Directions »
Retype every line of the material below, keeping each one unchanged and in its original order.

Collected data
*-*-*

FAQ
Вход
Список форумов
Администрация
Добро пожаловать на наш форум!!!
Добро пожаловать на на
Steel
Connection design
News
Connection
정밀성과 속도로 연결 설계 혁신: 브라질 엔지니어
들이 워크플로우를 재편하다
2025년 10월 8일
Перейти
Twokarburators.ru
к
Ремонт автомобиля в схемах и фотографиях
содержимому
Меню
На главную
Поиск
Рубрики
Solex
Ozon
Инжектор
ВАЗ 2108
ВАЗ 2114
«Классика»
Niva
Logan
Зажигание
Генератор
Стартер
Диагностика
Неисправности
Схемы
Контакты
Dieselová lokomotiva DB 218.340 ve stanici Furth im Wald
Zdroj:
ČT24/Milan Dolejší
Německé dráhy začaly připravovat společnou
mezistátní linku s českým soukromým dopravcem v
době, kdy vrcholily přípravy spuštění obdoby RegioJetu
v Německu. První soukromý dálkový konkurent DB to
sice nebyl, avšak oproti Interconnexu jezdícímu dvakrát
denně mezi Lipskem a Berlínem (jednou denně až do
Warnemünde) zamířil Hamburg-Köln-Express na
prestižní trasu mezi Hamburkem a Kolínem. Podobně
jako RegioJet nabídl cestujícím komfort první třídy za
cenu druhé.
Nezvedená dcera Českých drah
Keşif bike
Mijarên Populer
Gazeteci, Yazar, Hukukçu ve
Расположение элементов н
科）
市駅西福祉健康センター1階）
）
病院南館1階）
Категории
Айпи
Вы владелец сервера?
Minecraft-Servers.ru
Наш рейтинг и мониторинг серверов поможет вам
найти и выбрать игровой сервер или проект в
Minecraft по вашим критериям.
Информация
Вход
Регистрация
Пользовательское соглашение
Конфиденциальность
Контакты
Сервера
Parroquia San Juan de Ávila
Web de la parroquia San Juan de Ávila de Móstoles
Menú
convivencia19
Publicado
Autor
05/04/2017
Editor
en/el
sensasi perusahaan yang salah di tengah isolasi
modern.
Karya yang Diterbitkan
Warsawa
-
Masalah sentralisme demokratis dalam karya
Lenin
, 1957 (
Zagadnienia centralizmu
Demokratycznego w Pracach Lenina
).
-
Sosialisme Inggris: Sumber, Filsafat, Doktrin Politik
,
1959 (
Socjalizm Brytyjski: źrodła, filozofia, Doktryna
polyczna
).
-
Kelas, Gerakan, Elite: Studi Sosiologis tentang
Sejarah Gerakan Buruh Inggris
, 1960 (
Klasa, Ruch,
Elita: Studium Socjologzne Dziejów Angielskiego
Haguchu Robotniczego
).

*-*-*

Written response »
FAQ
Вход
Список форумов
Администрация
Добро пожаловать на наш форум!!!
Добро пожаловать на на
Steel
Connection design
News
Connection
정밀성과 속도로 연결 설계 혁신: 브라질 엔지니어
들이 워크플로우를 재편하다
2025년 10월 8일
Перейти
Twokarburators.ru
к
Ремонт автомобиля в схемах и фотографиях
содержимому
Меню
На главную
Поиск
Рубрики
Solex
Ozon
Инжектор
ВАЗ 2108
ВАЗ 2114
«Классика»
Niva
Logan
Зажигание
Генератор
Стартер
Диагностика
Неисправности
Схемы
Контакты
Dieselová lokomotiva DB 218.340 ve stanici Furth im Wald
Zdroj:
ČT24/Milan Dolejší
Německé dráhy začaly připravovat společnou
mezistátní linku s českým soukromým dopravcem v
době, kdy vrcholily přípravy spuštění obdoby RegioJetu
v Německu. První soukromý dálkový konkurent DB to
sice nebyl, avšak oproti Interconnexu jezdícímu dvakrát
denně mezi Lipskem a Berlínem (jednou denně až do
Warnemünde) zamířil Hamburg-Köln-Express na
prestižní trasu mezi Hamburkem a Kolínem. Podobně
jako RegioJet nabídl cestujícím komfort první třídy za
cenu druhé.
Nezvedená dcera Českých drah
Keşif bike
Mijarên Populer
Gazeteci, Yazar, Hukukçu ve
Расположение элементов н
科）
市駅西福祉健康センター1階）
）
病院南館1階）
Категории
Айпи
Вы владелец сервера?
Minecraft-Servers.ru
Наш рейтинг и мониторинг серверов поможет вам
найти и выбрать игровой сервер или проект в
Minecraft по вашим критериям.
Информация
Вход
Регистрация
Пользовательское соглашение
Конфиденциальность
Контакты
Сервера
Parroquia San Juan de Ávila
Web de la parroquia San Juan de Ávila de Móstoles
Menú
convivencia19
Publicado
Autor
05/04/2017
Editor
en/el
sensasi perusahaan yang salah di tengah isolasi
modern.
Karya yang Diterbitkan
Warsawa
-
Masalah sentralisme demokratis dalam karya
Lenin
, 1957 (
Zagadnienia centralizmu
Demokratycznego w Pracach Lenina
).
-
Sosialisme Inggris: Sumber, Filsafat, Doktrin Politik
,
1959 (
Socjalizm Brytyjski: źrodła, filozofia, Doktryna
polyczna
).
-
Kelas, Gerakan, Elite: Studi Sosiologis tentang
Sejarah Gerakan Buruh Inggris
, 1960 (
Klasa, Ruch,
Elita: Studium Socjologzne Dziejów Angielskiego
Haguchu Robotniczego
).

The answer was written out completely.